The Recoll indexing process recollindex can use multithreading to speed up indexing on multiprocessor systems. This is currently enabled on MacOS systems and Unix-like systems systems, but not under Windows.

The data processing used to index files is divided in several stages and some of the stages can be executed by multiple threads. The stages are:

  1. File system walking: this is always performed by the main thread.

  2. File conversion and data extraction.

  3. Text processing (splitting, stemming, etc.).

  4. Xapian index update.

You can also read a longer document about the transformation of Recoll indexing to multithreading.

The threads configuration is controlled by two configuration file parameters.

thrQSizes

This variable defines the job input queues configuration. There are three possible queues for stages 2, 3 and 4, and this parameter should give the queue depth for each stage (three integer values). If a value of -1 is used for a given stage, no queue is used, and the thread will go on performing the next stage. In practise, deep queues have not been shown to increase performance. A value of 0 for the first queue tells Recoll to perform autoconfiguration (no need for anything else in this case, thrTCounts is not used) - this is the default configuration.

thrTCounts

This defines the number of threads used for each stage. If a value of -1 is used for one of the queue depths, the corresponding thread count is ignored. It makes no sense to use a value other than 1 for the last stage because updating the Xapian index is necessarily single-threaded (and protected by a mutex).

Note

If the first value in thrQSizes is 0, thrTCounts is ignored.

The following example would use three queues (of depth 2), and 4 threads for converting source documents, 2 for processing their text, and one to update the index. This was tested to be the best configuration on the test system (quadri-processor with multiple disks).

            thrQSizes = 2 2 2
            thrTCounts =  4 2 1
          

The following example would use a single queue, and the complete processing for each document would be performed by a single thread (several documents will still be processed in parallel in most cases). The threads will use mutual exclusion when entering the index update stage.

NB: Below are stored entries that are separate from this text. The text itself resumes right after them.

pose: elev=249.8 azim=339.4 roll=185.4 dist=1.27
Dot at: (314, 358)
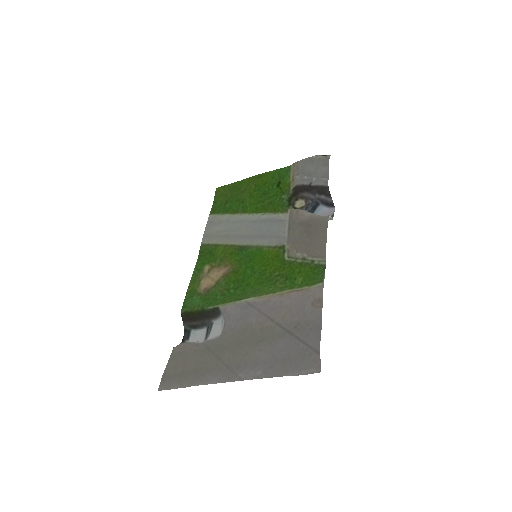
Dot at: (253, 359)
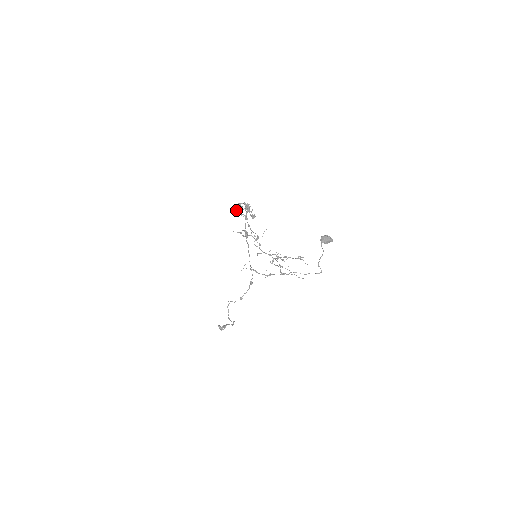
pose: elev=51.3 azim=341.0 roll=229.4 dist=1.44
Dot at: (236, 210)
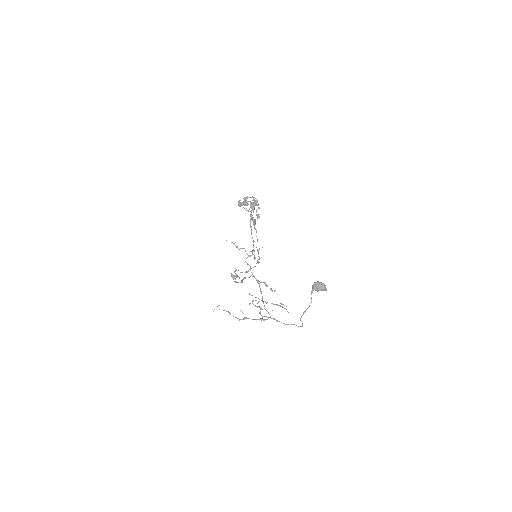
Dot at: (240, 205)
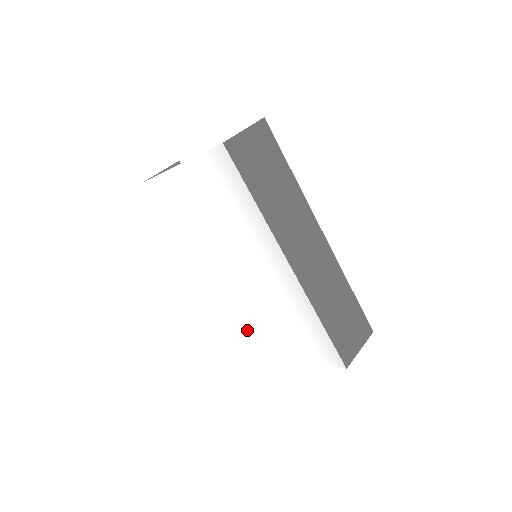
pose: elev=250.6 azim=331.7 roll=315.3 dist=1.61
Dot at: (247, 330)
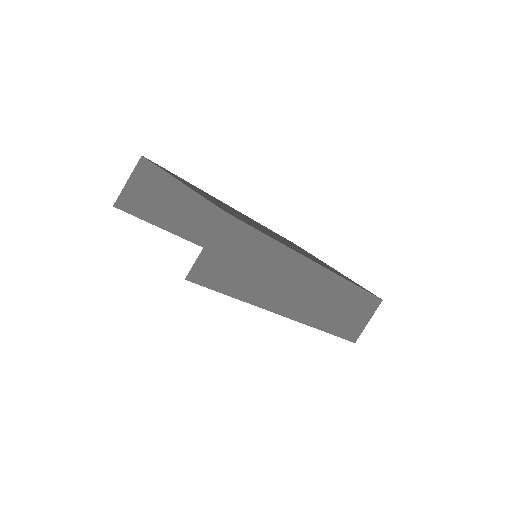
Dot at: occluded
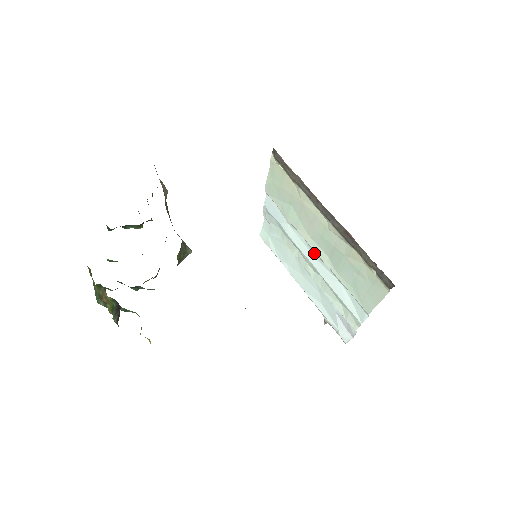
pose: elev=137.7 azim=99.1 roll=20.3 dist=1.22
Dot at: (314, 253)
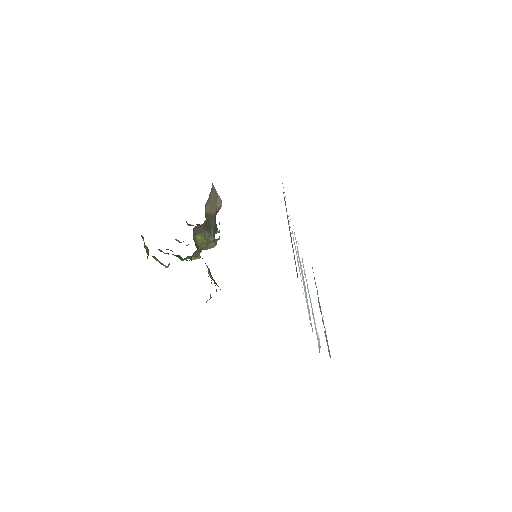
Dot at: occluded
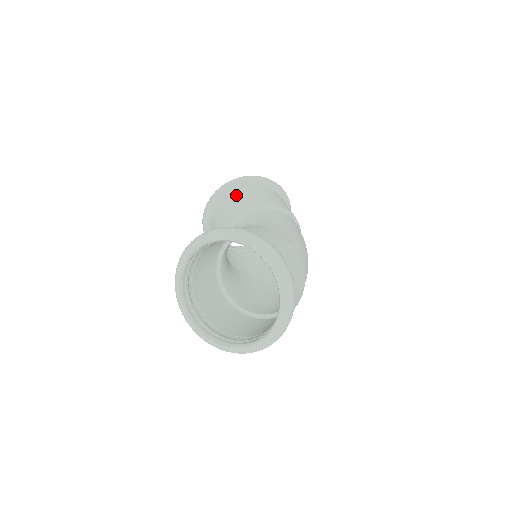
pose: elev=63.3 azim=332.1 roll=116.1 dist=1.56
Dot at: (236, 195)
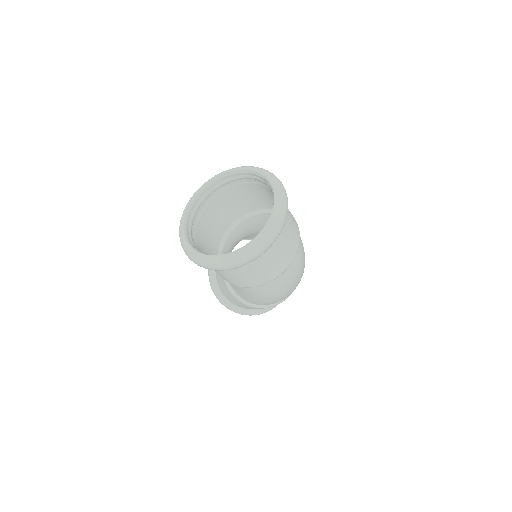
Dot at: occluded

In practise the performance would be close to the precedent case in general, but worse in certain cases (e.g. a Zip archive would be performed purely sequentially), so the previous approach is preferred. YMMV... The 2 last values for thrTCounts are ignored.

            thrQSizes = 2 -1 -1
            thrTCounts =  6 1 1
          

The following example would disable multithreading. Indexing will be performed by a single thread.

thrQSizes = -1 -1 -1